Habitués à crier famine, les arrondissements de Montréal ont eu droit à une année 2010 particulièrement faste, notamment grâce aux températures clémentes de l'hiver dernier et à un boom dans la demande de permis. Au total, les 19 arrondissements ont dégagé des surplus de 82 millions, soit près de 9% de leurs budgets combinés de près de 1 milliard.

Les trois champions, selon une compilation obtenue par La Presse à partir des résultats financiers, sont Côte-des-Neiges-Notre-Dame-de-Grâce (11,1 millions), Rosemont-La Petite-Patrie (8,5 millions) et Ville-Marie (12,3 millions). Ces arrondissements populeux ont réussi l'exploit d'engranger des surplus représentant 14% de leurs revenus.

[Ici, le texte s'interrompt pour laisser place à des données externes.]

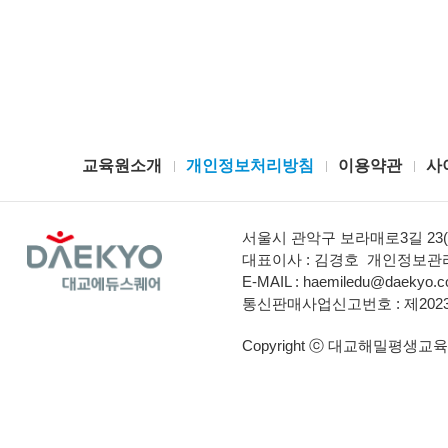
교육원소개
개인정보처리방침
이용약관
사
서울시 관악구 보라매로3길 23(
대표이사 : 김경호
개인정보관리
E-MAIL :
haemiledu@daekyo.co
통신판매사업신고번호 : 제2023
Copyright ⓒ 대교해밀평생교육원. A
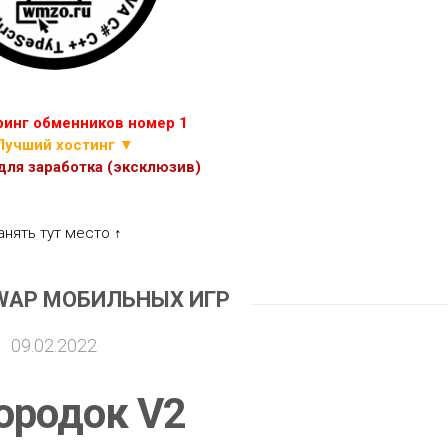
ИГР
ПРОЧИЕ
СКРИПТЫ
ЭКОНОМИЧЕСКИХ
ИГР
инг обменников номер 1
Лучший хостинг ▼
ля заработка (эксклюзив)
анять тут место ↑
WAP МОБИЛЬНЫХ ИГР
09.02.2022
ородок V2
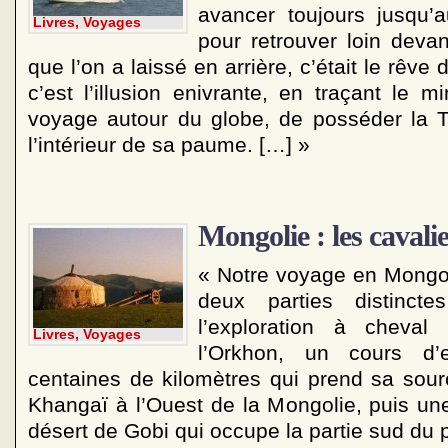
avancer toujours jusqu
Livres, Voyages
pour retrouver loin devan
que l’on a laissé en arrière, c’était le rêv
c’est l’illusion enivrante, en traçant le m
voyage autour du globe, de posséder la Te
l’intérieur de sa paume. […] »
Mongolie : les cavalie
« Notre voyage en Mongo
deux parties distincte
l’exploration à cheval
Livres, Voyages
l’Orkhon, un cours d’
centaines de kilomètres qui prend sa sou
Khangaï à l’Ouest de la Mongolie, puis une
désert de Gobi qui occupe la partie sud du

Meilleure nouvelle encore, tout indique que l'administration centrale les laissera utiliser ces sommes à leur guise. Dans les années précédentes, les surplus étaient la plupart du temps renvoyés dans les coffres de la Ville.

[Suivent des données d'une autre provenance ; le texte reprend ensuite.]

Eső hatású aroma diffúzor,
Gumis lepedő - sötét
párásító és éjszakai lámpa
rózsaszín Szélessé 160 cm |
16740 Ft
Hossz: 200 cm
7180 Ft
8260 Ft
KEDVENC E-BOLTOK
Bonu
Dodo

«C'est exceptionnel, ça ne se reproduira pas l'an prochain, estime François Croteau, maire de l'arrondissement de Rosemont-La Petite-Patrie. On a eu un grand respir avec ce surplus-là mais, depuis la création de l'arrondissement, nos surplus tournent autour de 900 000$ par année. C'est très serré.»

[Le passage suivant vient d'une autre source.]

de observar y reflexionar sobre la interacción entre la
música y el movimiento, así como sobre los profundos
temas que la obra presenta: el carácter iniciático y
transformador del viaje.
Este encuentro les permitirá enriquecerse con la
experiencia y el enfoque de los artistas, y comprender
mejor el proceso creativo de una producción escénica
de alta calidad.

M. Croteau attribue cette bonne performance à plusieurs facteurs qui se sont combinés et qui ne sont pas récurrents. On a par exemple pu récupérer 1,2 million mis en réserve dans le cadre d'un litige avec un employé. Les faibles précipitations de neige de l'an dernier ont permis d'économiser 3 millions; des projets domiciliaires et une hausse des demandes de permis ont en outre dégagé quelques millions supplémentaires. On mettra de côté 1,6 million pour le déneigement de l'an prochain, 1 million pour des imprévus et 5,3 millions pour des projets déjà en cours.

Le maire Croteau insiste: il n'est pas question d'utiliser ce surplus pour assurer, par exemple, le fonctionnement de la future bibliothèque Marc-Favreau. L'arrondissement est en litige avec l'administration centrale, qui refuse de prendre à son compte cette facture annuelle de 2,6 millions. «Ce serait une aberration, en matière de gestion, que de payer une facture de fonctionnement avec un surplus qui n'est pas récurrent, explique-t-il. Nous devons trouver un terrain d'entente avec la Ville. Ce n'est pas à notre arrondissement de retrancher presque 3 millions de ses services. Si on ne s'entend pas, la bibliothèque va rester fermée, point.»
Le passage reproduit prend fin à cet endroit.